A la demande de l’évêque de Tainan, Hugo Peter poursuit son travail de direction de la fondation, ainsi que son atelier de peinture et d’artisanat. Avec l’aide de la municipalité de Tainan, la fondation a également mis sur pied le premier centre de remise en forme à Taiwan spécialement conçu pour les personnes handicapées. Le prêtre a en outre lancé un service de bain à domicile pour les personnes âgées dépendantes. « La dignité pour tous » est son crédo.
 
 
Jean-Claude Fournier, en toute simplicité
Ivan Chen
 

Depuis plus de 50 ans, Jean-Claude Fournier récolte des fonds en Suisse au profit de l’éducation des jeunes enfants à Taiwan. (Photos de Jimmy Lin / Taiwan Panorama)

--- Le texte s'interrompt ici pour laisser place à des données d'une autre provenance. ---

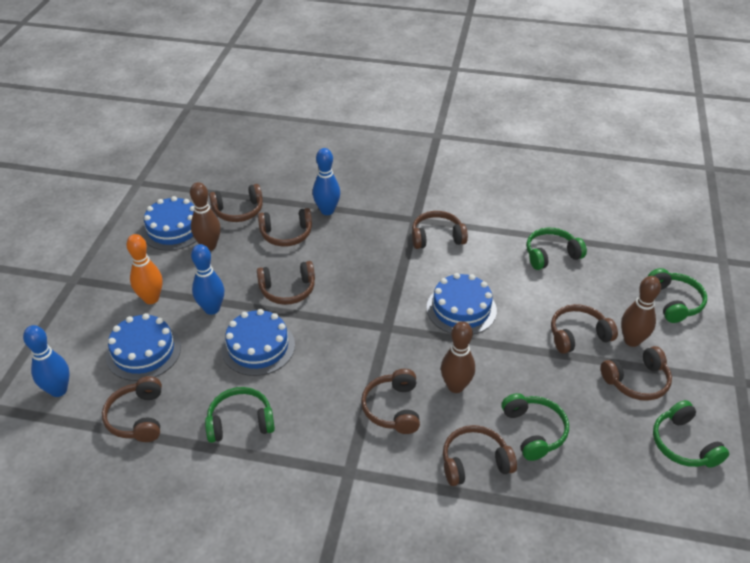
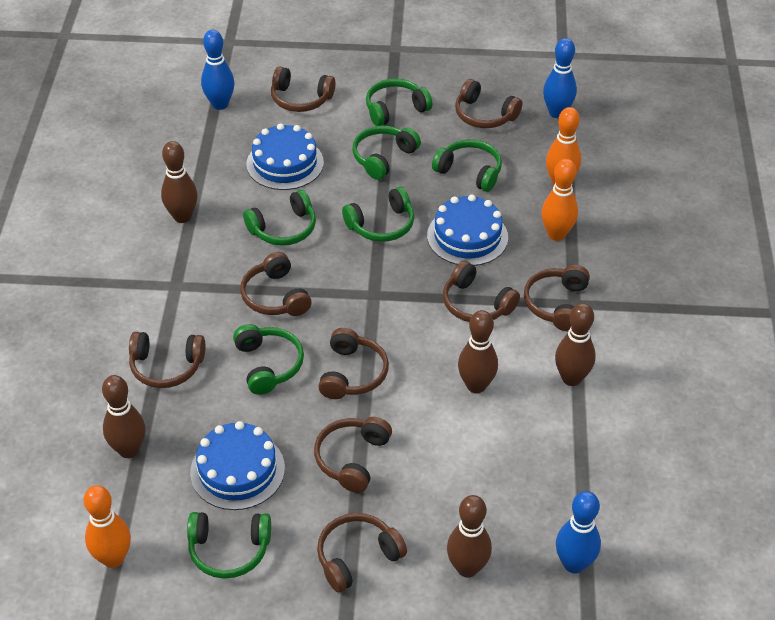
blue cake: [106,313,181,381] [141,196,197,251] [221,309,295,376] [427,273,497,335] = 4 -> [190,421,285,510] [246,123,324,190] [427,194,508,266] = 3
brown bowling pin: [190,182,221,251] [441,321,475,393] [621,276,661,347] = 3 -> [102,375,146,458] [161,141,198,223] [447,495,492,578] [458,310,498,393] [555,303,596,386] = 5
green headphones: [205,387,275,443] [501,393,569,461] [526,228,587,270] [647,268,707,323] [653,400,729,468] = 5 -> [187,512,271,579] [233,324,304,395] [243,190,316,246] [342,187,414,242] [352,126,421,180] [366,78,432,126] [432,139,502,192] = 7
orange bowling pin: [126,234,163,304] = 1 -> [84,485,131,568] [541,159,578,241] [546,107,581,185] = 3

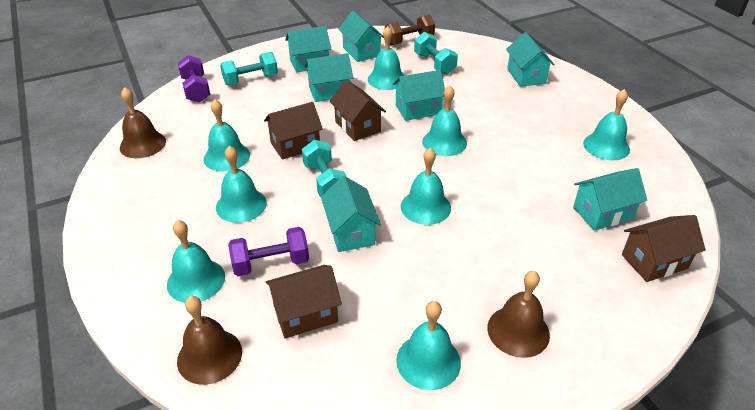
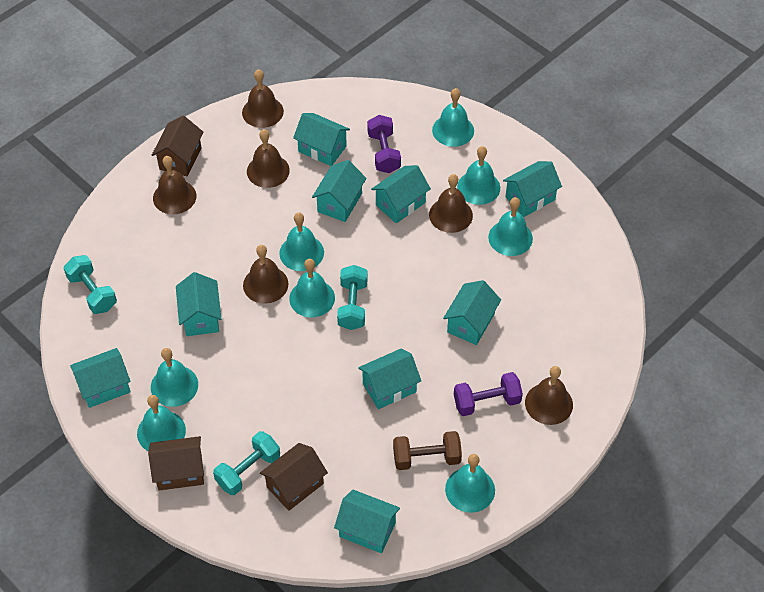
brown bell: [120,87,166,158] [177,296,242,385] [487,271,550,358] = 3 -> [153,156,196,214] [242,69,284,128] [243,245,288,304] [247,129,290,188] [429,174,473,233] [525,366,573,425] = 6
brown house: [264,102,323,160] [266,265,342,339] [330,80,386,141] [622,215,706,282] = 4 -> [148,436,204,491] [152,116,203,176] [260,443,328,511] = 3
turquoise house: [285,26,331,72] [305,53,354,102] [321,176,381,252] [338,11,384,62] [393,70,445,121] [506,32,555,87] [573,168,647,231] = 7 -> [70,348,130,408] [176,272,221,336] [293,113,350,166] [312,160,367,222] [334,489,400,553] [358,349,421,409] [371,165,431,223] [443,280,501,345] [503,161,562,217] = 9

Né en 1938 en Suisse, Jean-Claude Fournier est le fils d’un charpentier et d’une couturière. Son oncle, le frère François Fournier, était missionnaire en Chine et les récits de ce dernier ont peuplé son enfance. En 1958, il entre à la Congrégation des chanoines réguliers du Grand-Saint-Bernard. Quelques années plus tôt, cette congrégation avait retiré ses missionnaires de la province du Yunnan d’une Chine devenue communiste, et c’est à Taiwan, en 1965, que Jean-Claude Fournier est envoyé en mission. Il y retrouve son oncle François.

Après avoir acquis des rudiments de chinois chez les jésuites de Hsinchu, c’est à Hualien qu’est appelé Jean-Claude Fournier avec sept autres prêtres et religieux. Il lui faut toutefois quelque temps pour surmonter complètement la barrière de langue, et le travail de mission fait face à de nombreux autres obstacles, à une époque où l’accès à certains villages de montagne reste strictement contrôlé.
 

Jean-Claude Fournier. (Photos de Jimmy Lin / Taiwan Panorama)

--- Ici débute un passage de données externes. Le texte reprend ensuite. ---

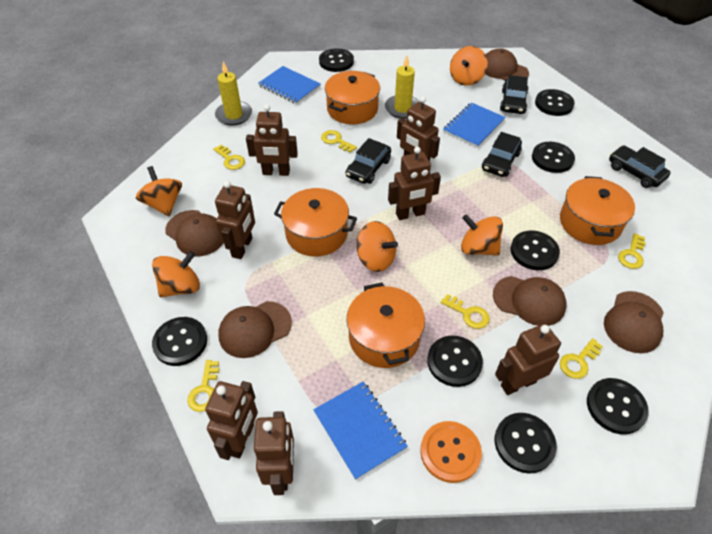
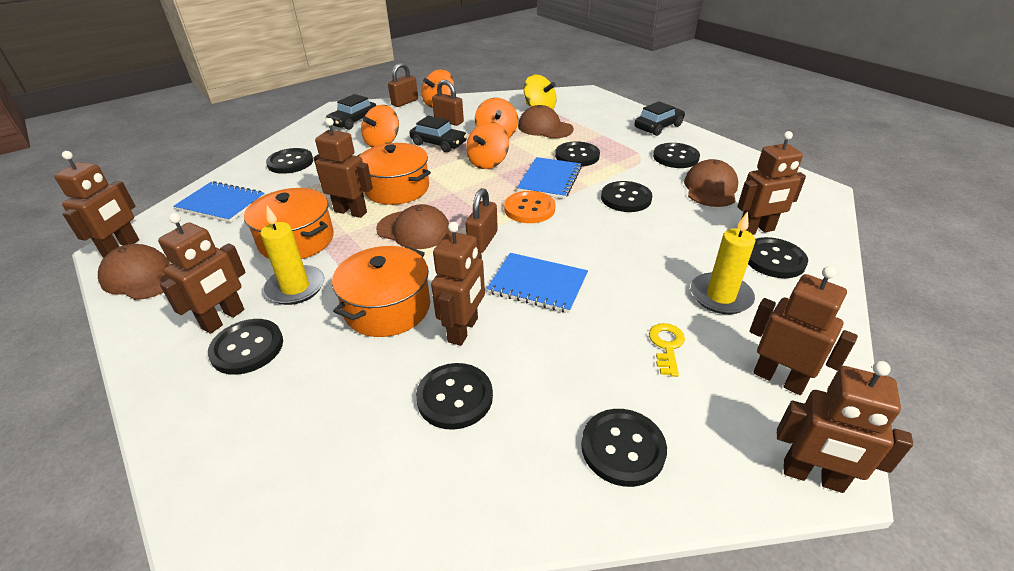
black car: [346,138,391,184] [482,132,522,177] [500,75,528,114] [609,145,671,188] = 4 -> [326,94,376,130] [409,115,467,152] [634,101,685,136] = 3
brown cap: [165,210,223,257] [218,301,292,358] [485,48,529,81] [493,276,566,326] [604,291,664,353] = 5 -> [98,244,171,300] [376,204,450,249] [518,105,574,139] [684,159,738,207] = 4
brown padlock: none = 0 -> [388,63,418,107] [432,80,464,126] [465,188,498,253] = 3
orange pot: [274,188,357,256] [325,71,380,124] [347,283,425,368] [560,176,635,245] = 4 -> [244,188,334,259] [332,246,430,337] [357,143,431,205] = 3
orange spinning top: [136,166,182,216] [152,251,200,297] [357,221,398,272] [450,46,488,86] [461,214,503,256] = 5 -> [361,105,399,148] [421,69,454,108] [466,122,509,169] [475,98,518,138] = 4
yellow key: [187,360,219,412] [213,145,245,170] [321,130,357,153] [441,294,490,329] [560,338,603,379] [618,233,646,269] = 6 -> [649,323,685,377] = 1
yellow spinning top: none = 0 -> [524,74,557,109] = 1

Démunies, les populations autochtones auprès desquelles il officie ne disposent pas d’une épargne dans laquelle puiser en cas de coup dur. Avec son oncle François, Jean-Claude Fournier contribue alors à mettre en place des crédits coopératifs permettant d’apporter une aide financière et de familiariser les habitants avec l’idée de l’épargne. Dans le village de Jiali, à Xincheng, l’église sert aussi de lieu d’accueil pour les enfants dont les parents travaillent aux champs. Pour faire vivre cette école maternelle improvisée, Jean-Claude Fournier s’appuie sur les sœurs de l’Institut Sainte-Marthe, tout proche, ainsi que sur des dons récoltés lors de ses retours en Suisse.

Aujourd’hui, il continue à exercer sa mission d’une manière simple, au plus près de ses paroissiens. A cause de Dieu, son désir de prendre soin des pauvres et des malades ne connaît pas de repos.